Version difference data
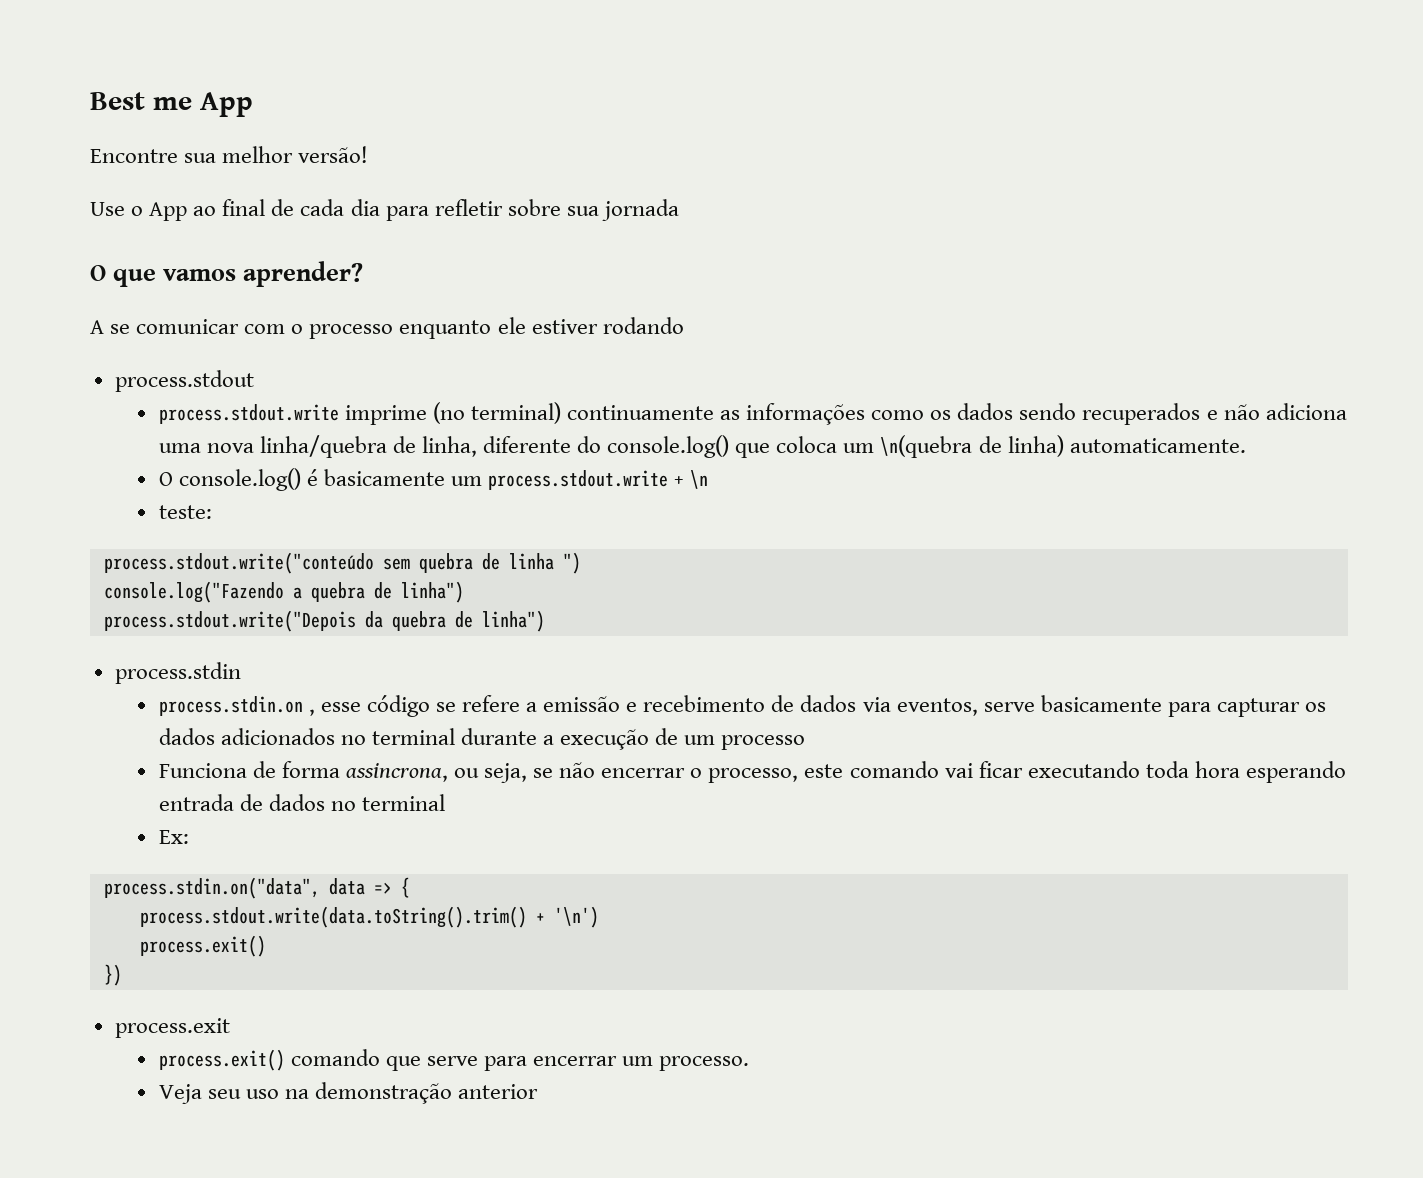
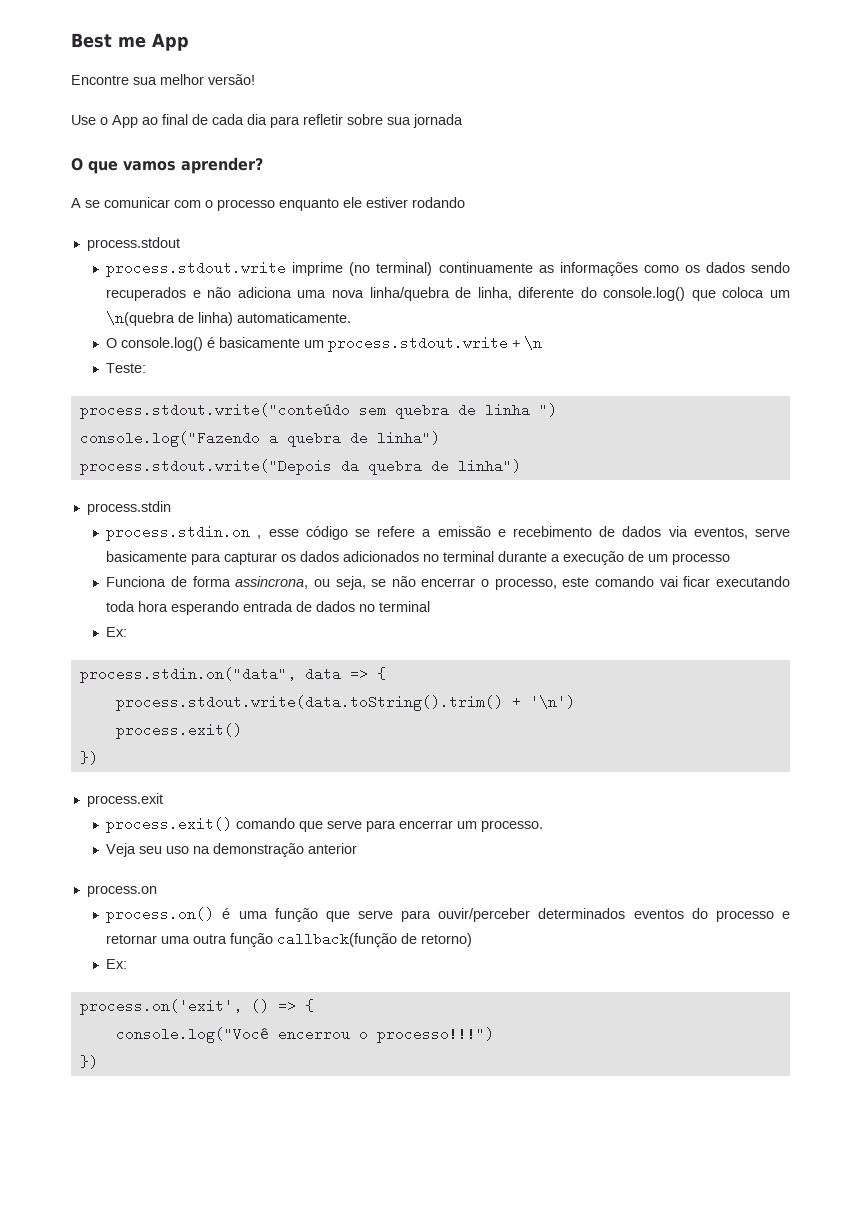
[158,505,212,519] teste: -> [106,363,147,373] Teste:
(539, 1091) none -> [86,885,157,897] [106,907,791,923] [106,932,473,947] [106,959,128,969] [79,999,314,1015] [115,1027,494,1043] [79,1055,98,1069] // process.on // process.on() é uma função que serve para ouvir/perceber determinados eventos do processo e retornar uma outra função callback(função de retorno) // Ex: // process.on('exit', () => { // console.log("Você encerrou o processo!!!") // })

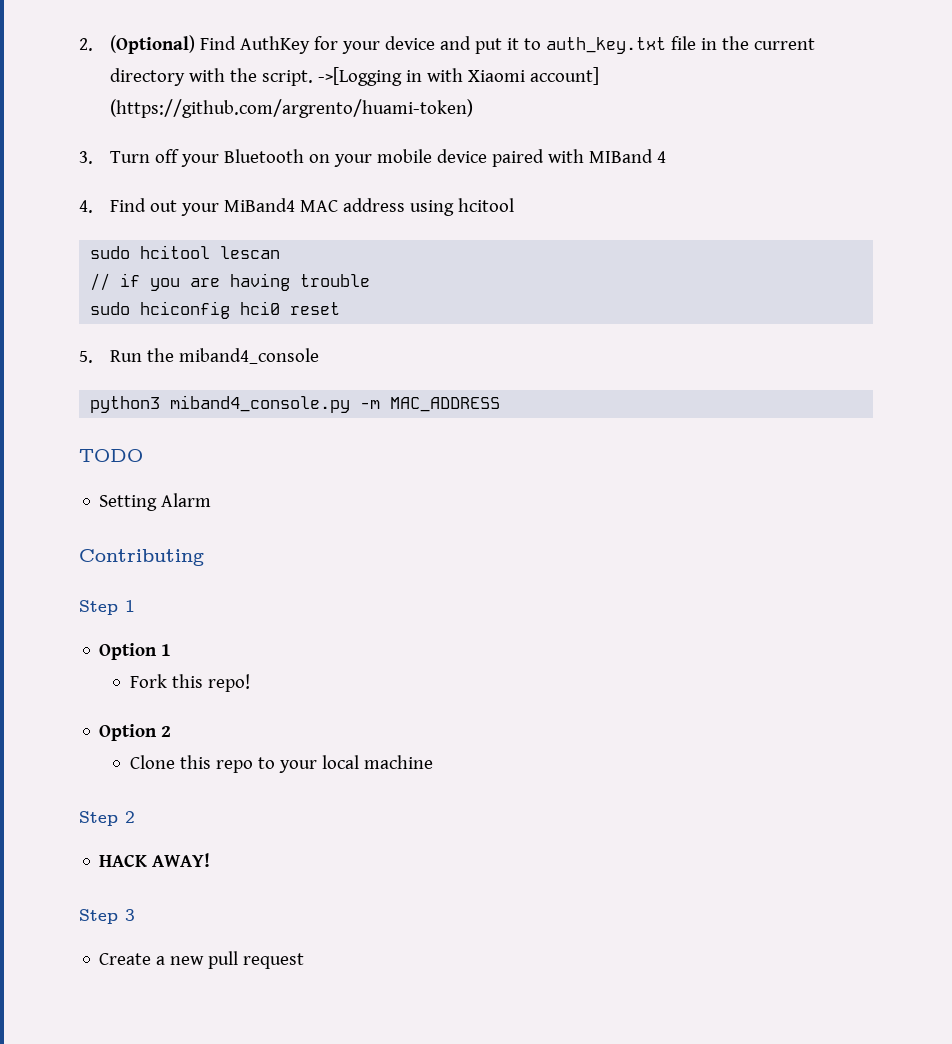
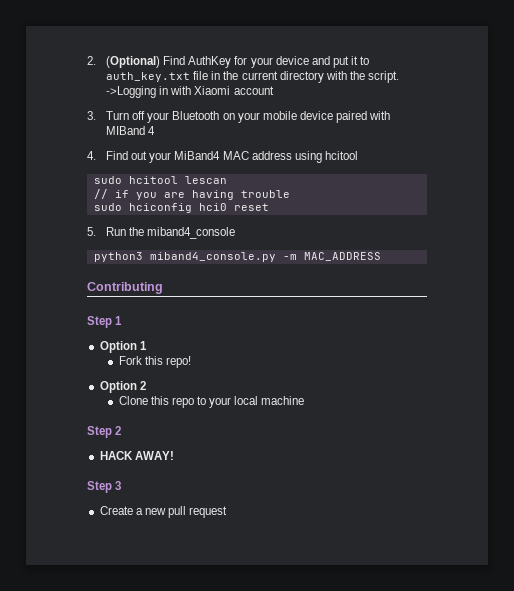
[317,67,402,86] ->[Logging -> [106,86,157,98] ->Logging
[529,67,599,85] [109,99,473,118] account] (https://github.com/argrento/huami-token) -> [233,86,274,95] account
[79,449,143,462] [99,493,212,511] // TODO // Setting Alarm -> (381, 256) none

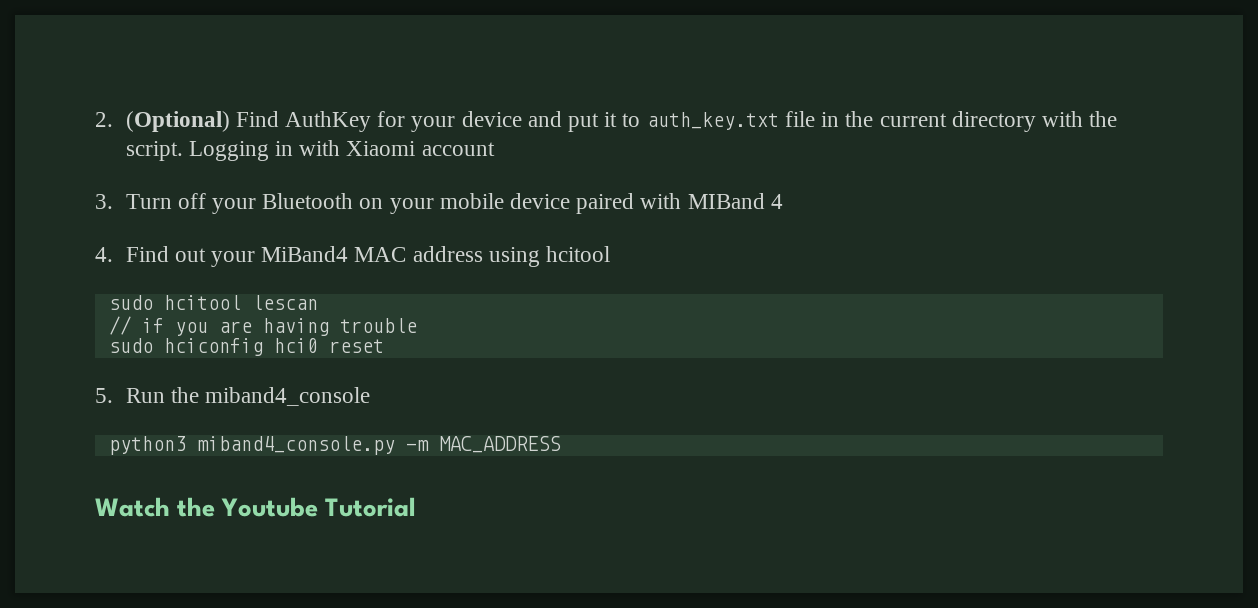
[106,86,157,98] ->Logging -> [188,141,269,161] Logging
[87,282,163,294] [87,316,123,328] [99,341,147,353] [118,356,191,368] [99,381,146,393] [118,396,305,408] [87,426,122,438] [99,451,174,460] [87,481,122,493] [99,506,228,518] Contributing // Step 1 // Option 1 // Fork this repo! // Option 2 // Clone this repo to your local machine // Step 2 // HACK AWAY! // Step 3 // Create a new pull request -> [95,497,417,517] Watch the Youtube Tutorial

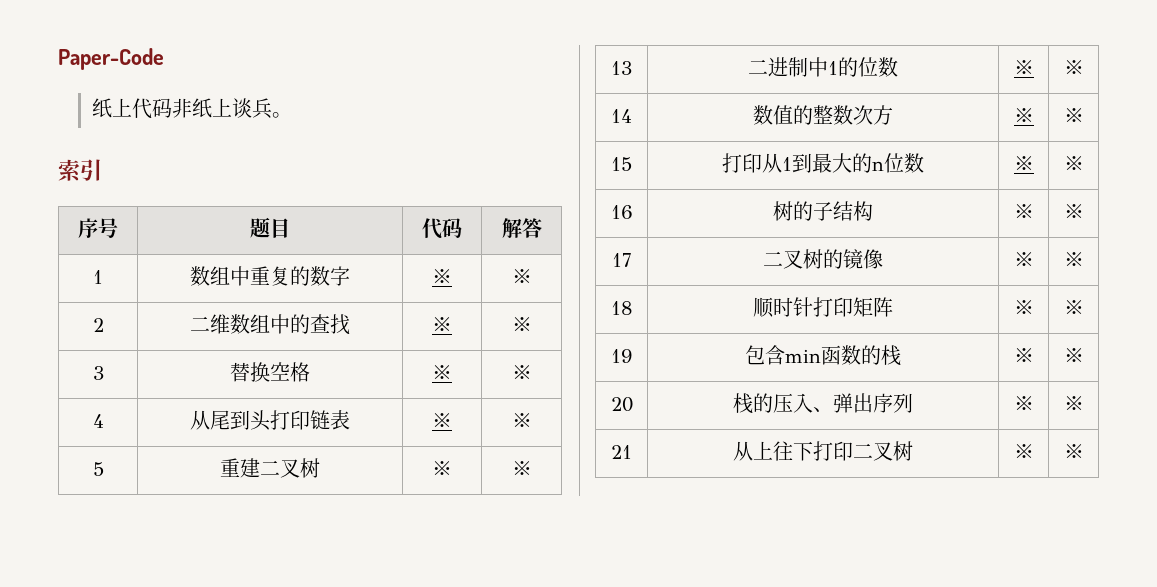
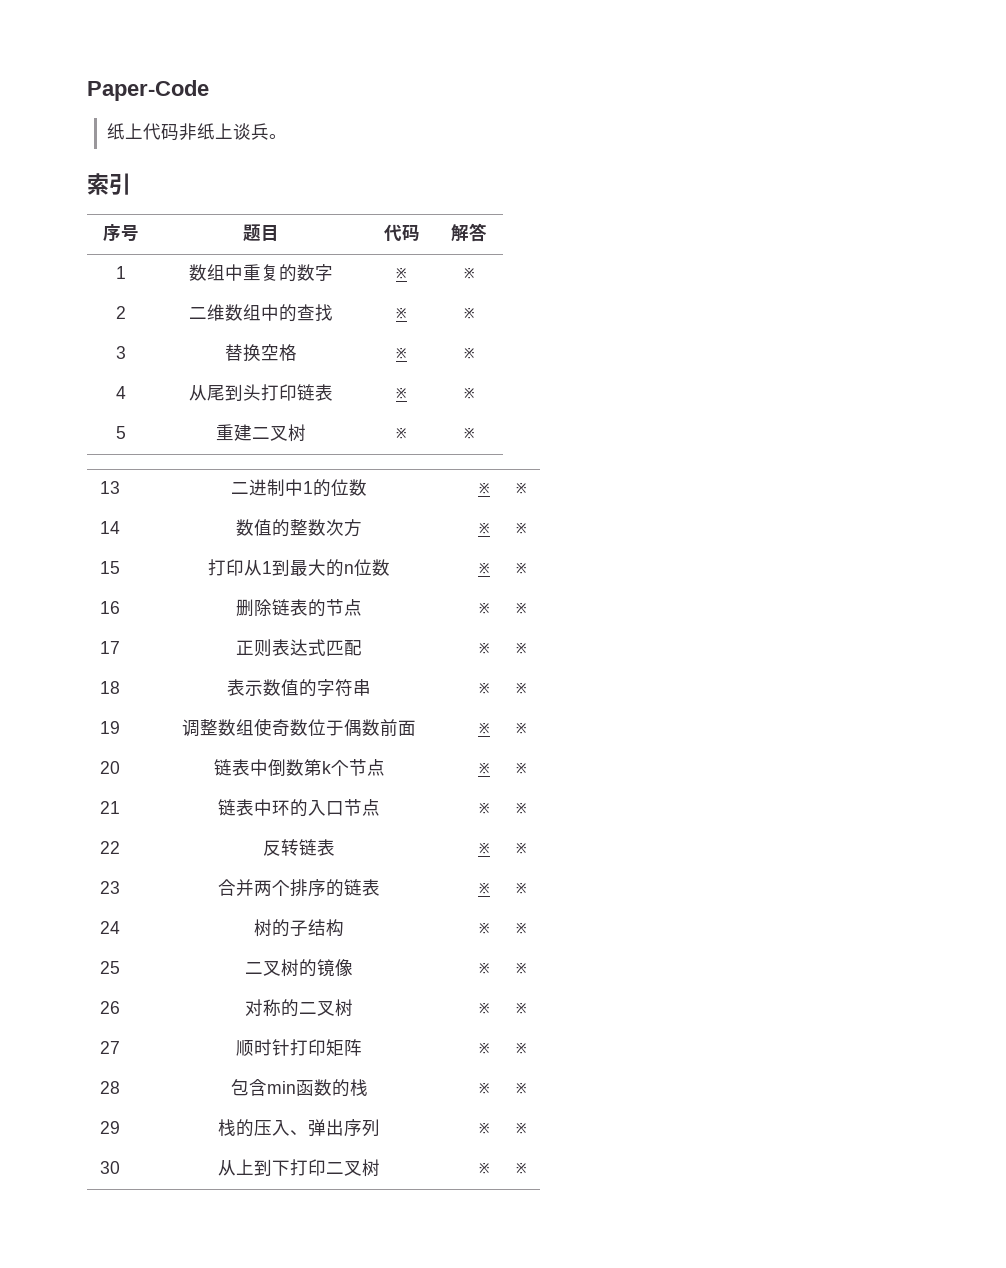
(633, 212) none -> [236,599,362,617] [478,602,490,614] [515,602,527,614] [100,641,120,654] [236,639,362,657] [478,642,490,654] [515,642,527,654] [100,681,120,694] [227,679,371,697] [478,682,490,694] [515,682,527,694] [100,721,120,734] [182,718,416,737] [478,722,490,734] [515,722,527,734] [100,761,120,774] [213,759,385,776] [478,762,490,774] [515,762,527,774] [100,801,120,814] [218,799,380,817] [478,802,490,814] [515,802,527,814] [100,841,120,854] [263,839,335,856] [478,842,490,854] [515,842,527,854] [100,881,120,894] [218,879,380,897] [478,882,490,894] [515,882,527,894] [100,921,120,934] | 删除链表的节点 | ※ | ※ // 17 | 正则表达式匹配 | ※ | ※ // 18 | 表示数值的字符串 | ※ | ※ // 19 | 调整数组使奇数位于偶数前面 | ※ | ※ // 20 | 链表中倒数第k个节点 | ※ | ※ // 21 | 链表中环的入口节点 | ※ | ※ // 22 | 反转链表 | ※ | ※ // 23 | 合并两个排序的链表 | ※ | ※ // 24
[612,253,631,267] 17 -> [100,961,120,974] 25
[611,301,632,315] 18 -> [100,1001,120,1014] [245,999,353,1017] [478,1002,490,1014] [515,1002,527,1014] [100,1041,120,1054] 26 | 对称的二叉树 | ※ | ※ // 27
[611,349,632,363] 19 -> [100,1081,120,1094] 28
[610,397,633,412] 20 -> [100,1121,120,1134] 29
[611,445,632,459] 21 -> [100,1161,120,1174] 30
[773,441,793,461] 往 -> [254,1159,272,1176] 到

* [TASK PROMPT] Give back every entry word for word, and drop the pictures as you go.

* [ANSWER SECTION]
[158,505,212,519] teste: -> [106,363,147,373] Teste:
(539, 1091) none -> [86,885,157,897] [106,907,791,923] [106,932,473,947] [106,959,128,969] [79,999,314,1015] [115,1027,494,1043] [79,1055,98,1069] // process.on // process.on() é uma função que serve para ouvir/perceber determinados eventos do processo e retornar uma outra função callback(função de retorno) // Ex: // process.on('exit', () => { // console.log("Você encerrou o processo!!!") // })

[317,67,402,86] ->[Logging -> [106,86,157,98] ->Logging
[529,67,599,85] [109,99,473,118] account] (https://github.com/argrento/huami-token) -> [233,86,274,95] account
[79,449,143,462] [99,493,212,511] // TODO // Setting Alarm -> (381, 256) none

[106,86,157,98] ->Logging -> [188,141,269,161] Logging
[87,282,163,294] [87,316,123,328] [99,341,147,353] [118,356,191,368] [99,381,146,393] [118,396,305,408] [87,426,122,438] [99,451,174,460] [87,481,122,493] [99,506,228,518] Contributing // Step 1 // Option 1 // Fork this repo! // Option 2 // Clone this repo to your local machine // Step 2 // HACK AWAY! // Step 3 // Create a new pull request -> [95,497,417,517] Watch the Youtube Tutorial

(633, 212) none -> [236,599,362,617] [478,602,490,614] [515,602,527,614] [100,641,120,654] [236,639,362,657] [478,642,490,654] [515,642,527,654] [100,681,120,694] [227,679,371,697] [478,682,490,694] [515,682,527,694] [100,721,120,734] [182,718,416,737] [478,722,490,734] [515,722,527,734] [100,761,120,774] [213,759,385,776] [478,762,490,774] [515,762,527,774] [100,801,120,814] [218,799,380,817] [478,802,490,814] [515,802,527,814] [100,841,120,854] [263,839,335,856] [478,842,490,854] [515,842,527,854] [100,881,120,894] [218,879,380,897] [478,882,490,894] [515,882,527,894] [100,921,120,934] | 删除链表的节点 | ※ | ※ // 17 | 正则表达式匹配 | ※ | ※ // 18 | 表示数值的字符串 | ※ | ※ // 19 | 调整数组使奇数位于偶数前面 | ※ | ※ // 20 | 链表中倒数第k个节点 | ※ | ※ // 21 | 链表中环的入口节点 | ※ | ※ // 22 | 反转链表 | ※ | ※ // 23 | 合并两个排序的链表 | ※ | ※ // 24
[612,253,631,267] 17 -> [100,961,120,974] 25
[611,301,632,315] 18 -> [100,1001,120,1014] [245,999,353,1017] [478,1002,490,1014] [515,1002,527,1014] [100,1041,120,1054] 26 | 对称的二叉树 | ※ | ※ // 27
[611,349,632,363] 19 -> [100,1081,120,1094] 28
[610,397,633,412] 20 -> [100,1121,120,1134] 29
[611,445,632,459] 21 -> [100,1161,120,1174] 30
[773,441,793,461] 往 -> [254,1159,272,1176] 到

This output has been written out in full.